• [Problem to work on] Scan the entries and copy each line where the word "list" is present.

START Provided material

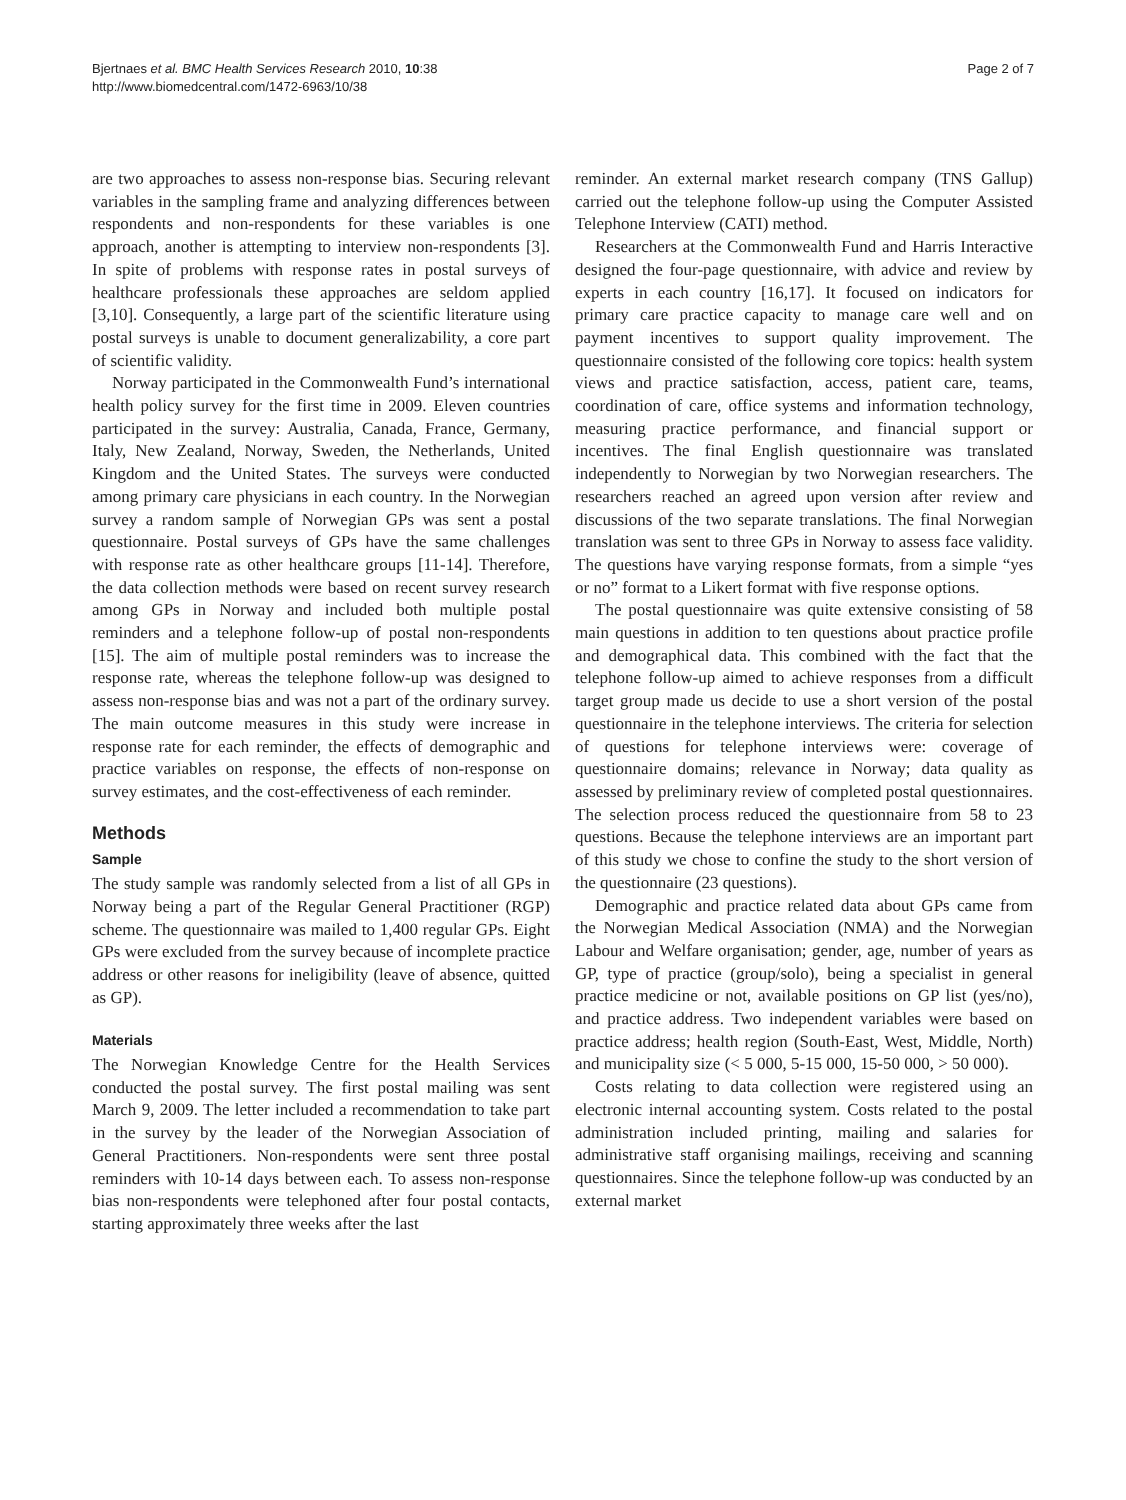Bjertnaes et al. BMC Health Services Research 2010, 10:38
http://www.biomedcentral.com/1472-6963/10/38
Page 2 of 7
are two approaches to assess non-response bias. Securing relevant variables in the sampling frame and analyzing differences between respondents and non-respondents for these variables is one approach, another is attempting to interview non-respondents [3]. In spite of problems with response rates in postal surveys of healthcare professionals these approaches are seldom applied [3,10]. Consequently, a large part of the scientific literature using postal surveys is unable to document generalizability, a core part of scientific validity.
Norway participated in the Commonwealth Fund’s international health policy survey for the first time in 2009. Eleven countries participated in the survey: Australia, Canada, France, Germany, Italy, New Zealand, Norway, Sweden, the Netherlands, United Kingdom and the United States. The surveys were conducted among primary care physicians in each country. In the Norwegian survey a random sample of Norwegian GPs was sent a postal questionnaire. Postal surveys of GPs have the same challenges with response rate as other healthcare groups [11-14]. Therefore, the data collection methods were based on recent survey research among GPs in Norway and included both multiple postal reminders and a telephone follow-up of postal non-respondents [15]. The aim of multiple postal reminders was to increase the response rate, whereas the telephone follow-up was designed to assess non-response bias and was not a part of the ordinary survey. The main outcome measures in this study were increase in response rate for each reminder, the effects of demographic and practice variables on response, the effects of non-response on survey estimates, and the cost-effectiveness of each reminder.
Methods
Sample
The study sample was randomly selected from a list of all GPs in Norway being a part of the Regular General Practitioner (RGP) scheme. The questionnaire was mailed to 1,400 regular GPs. Eight GPs were excluded from the survey because of incomplete practice address or other reasons for ineligibility (leave of absence, quitted as GP).
Materials
The Norwegian Knowledge Centre for the Health Services conducted the postal survey. The first postal mailing was sent March 9, 2009. The letter included a recommendation to take part in the survey by the leader of the Norwegian Association of General Practitioners. Non-respondents were sent three postal reminders with 10-14 days between each. To assess non-response bias non-respondents were telephoned after four postal contacts, starting approximately three weeks after the last
reminder. An external market research company (TNS Gallup) carried out the telephone follow-up using the Computer Assisted Telephone Interview (CATI) method.
Researchers at the Commonwealth Fund and Harris Interactive designed the four-page questionnaire, with advice and review by experts in each country [16,17]. It focused on indicators for primary care practice capacity to manage care well and on payment incentives to support quality improvement. The questionnaire consisted of the following core topics: health system views and practice satisfaction, access, patient care, teams, coordination of care, office systems and information technology, measuring practice performance, and financial support or incentives. The final English questionnaire was translated independently to Norwegian by two Norwegian researchers. The researchers reached an agreed upon version after review and discussions of the two separate translations. The final Norwegian translation was sent to three GPs in Norway to assess face validity. The questions have varying response formats, from a simple “yes or no” format to a Likert format with five response options.
The postal questionnaire was quite extensive consisting of 58 main questions in addition to ten questions about practice profile and demographical data. This combined with the fact that the telephone follow-up aimed to achieve responses from a difficult target group made us decide to use a short version of the postal questionnaire in the telephone interviews. The criteria for selection of questions for telephone interviews were: coverage of questionnaire domains; relevance in Norway; data quality as assessed by preliminary review of completed postal questionnaires. The selection process reduced the questionnaire from 58 to 23 questions. Because the telephone interviews are an important part of this study we chose to confine the study to the short version of the questionnaire (23 questions).
Demographic and practice related data about GPs came from the Norwegian Medical Association (NMA) and the Norwegian Labour and Welfare organisation; gender, age, number of years as GP, type of practice (group/solo), being a specialist in general practice medicine or not, available positions on GP list (yes/no), and practice address. Two independent variables were based on practice address; health region (South-East, West, Middle, North) and municipality size (< 5 000, 5-15 000, 15-50 000, > 50 000).
Costs relating to data collection were registered using an electronic internal accounting system. Costs related to the postal administration included printing, mailing and salaries for administrative staff organising mailings, receiving and scanning questionnaires. Since the telephone follow-up was conducted by an external market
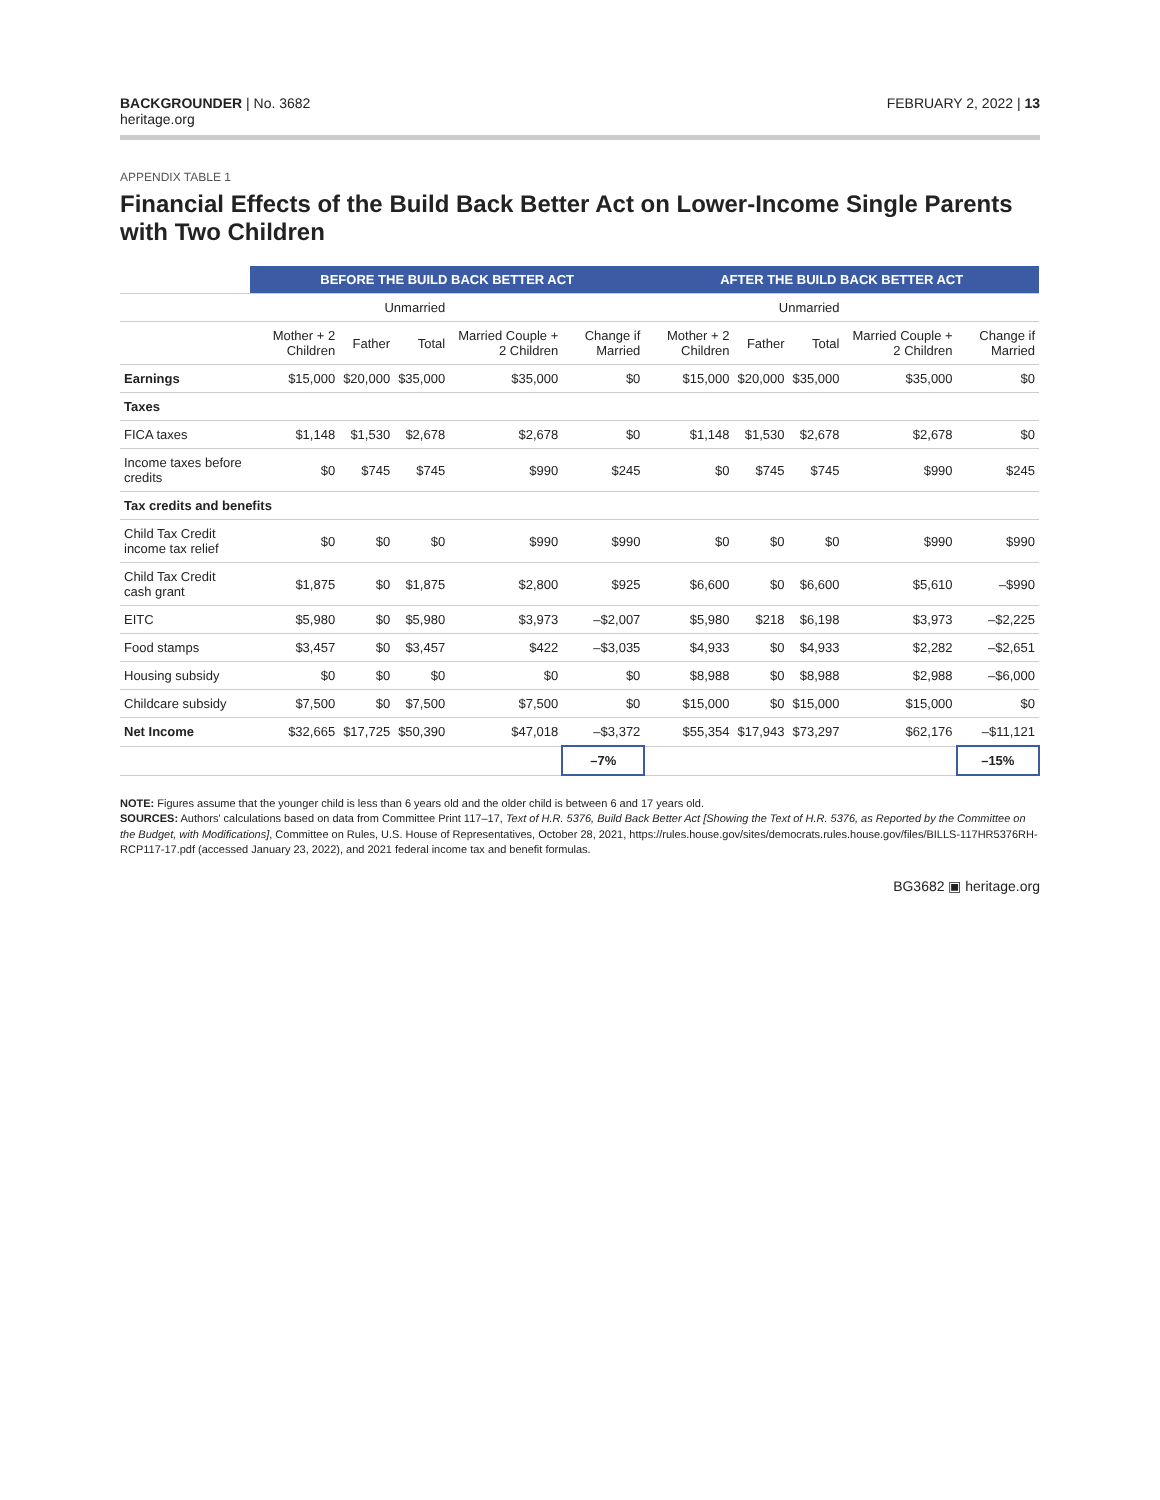BACKGROUNDER | No. 3682
heritage.org
FEBRUARY 2, 2022 | 13
APPENDIX TABLE 1
Financial Effects of the Build Back Better Act on Lower-Income Single Parents with Two Children
| | BEFORE THE BUILD BACK BETTER ACT | | | | | AFTER THE BUILD BACK BETTER ACT | | | | |
| --- | --- | --- | --- | --- | --- | --- | --- | --- | --- | --- |
| | Unmarried | | | | | Unmarried | | | | |
| | Mother + 2 Children | Father | Total | Married Couple + 2 Children | Change if Married | Mother + 2 Children | Father | Total | Married Couple + 2 Children | Change if Married |
| Earnings | $15,000 | $20,000 | $35,000 | $35,000 | $0 | $15,000 | $20,000 | $35,000 | $35,000 | $0 |
| Taxes | | | | | | | | | | |
| FICA taxes | $1,148 | $1,530 | $2,678 | $2,678 | $0 | $1,148 | $1,530 | $2,678 | $2,678 | $0 |
| Income taxes before credits | $0 | $745 | $745 | $990 | $245 | $0 | $745 | $745 | $990 | $245 |
| Tax credits and benefits | | | | | | | | | | |
| Child Tax Credit income tax relief | $0 | $0 | $0 | $990 | $990 | $0 | $0 | $0 | $990 | $990 |
| Child Tax Credit cash grant | $1,875 | $0 | $1,875 | $2,800 | $925 | $6,600 | $0 | $6,600 | $5,610 | –$990 |
| EITC | $5,980 | $0 | $5,980 | $3,973 | –$2,007 | $5,980 | $218 | $6,198 | $3,973 | –$2,225 |
| Food stamps | $3,457 | $0 | $3,457 | $422 | –$3,035 | $4,933 | $0 | $4,933 | $2,282 | –$2,651 |
| Housing subsidy | $0 | $0 | $0 | $0 | $0 | $8,988 | $0 | $8,988 | $2,988 | –$6,000 |
| Childcare subsidy | $7,500 | $0 | $7,500 | $7,500 | $0 | $15,000 | $0 | $15,000 | $15,000 | $0 |
| Net Income | $32,665 | $17,725 | $50,390 | $47,018 | –$3,372 | $55,354 | $17,943 | $73,297 | $62,176 | –$11,121 |
| | | | | | –7% | | | | | –15% |
NOTE: Figures assume that the younger child is less than 6 years old and the older child is between 6 and 17 years old.
SOURCES: Authors' calculations based on data from Committee Print 117–17, Text of H.R. 5376, Build Back Better Act [Showing the Text of H.R. 5376, as Reported by the Committee on the Budget, with Modifications], Committee on Rules, U.S. House of Representatives, October 28, 2021, https://rules.house.gov/sites/democrats.rules.house.gov/files/BILLS-117HR5376RH-RCP117-17.pdf (accessed January 23, 2022), and 2021 federal income tax and benefit formulas.
BG3682 ▣ heritage.org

END Provided material

• [Your solution]
The study sample was randomly selected from a list of all GPs in Norway being a part of the Regular General Practitioner (RGP) scheme. The questionnaire was mailed to 1,400 regular GPs. Eight GPs were excluded from the survey because of incomplete practice address or other reasons for ineligibility (leave of absence, quitted as GP).
Demographic and practice related data about GPs came from the Norwegian Medical Association (NMA) and the Norwegian Labour and Welfare organisation; gender, age, number of years as GP, type of practice (group/solo), being a specialist in general practice medicine or not, available positions on GP list (yes/no), and practice address. Two independent variables were based on practice address; health region (South-East, West, Middle, North) and municipality size (< 5 000, 5-15 000, 15-50 000, > 50 000).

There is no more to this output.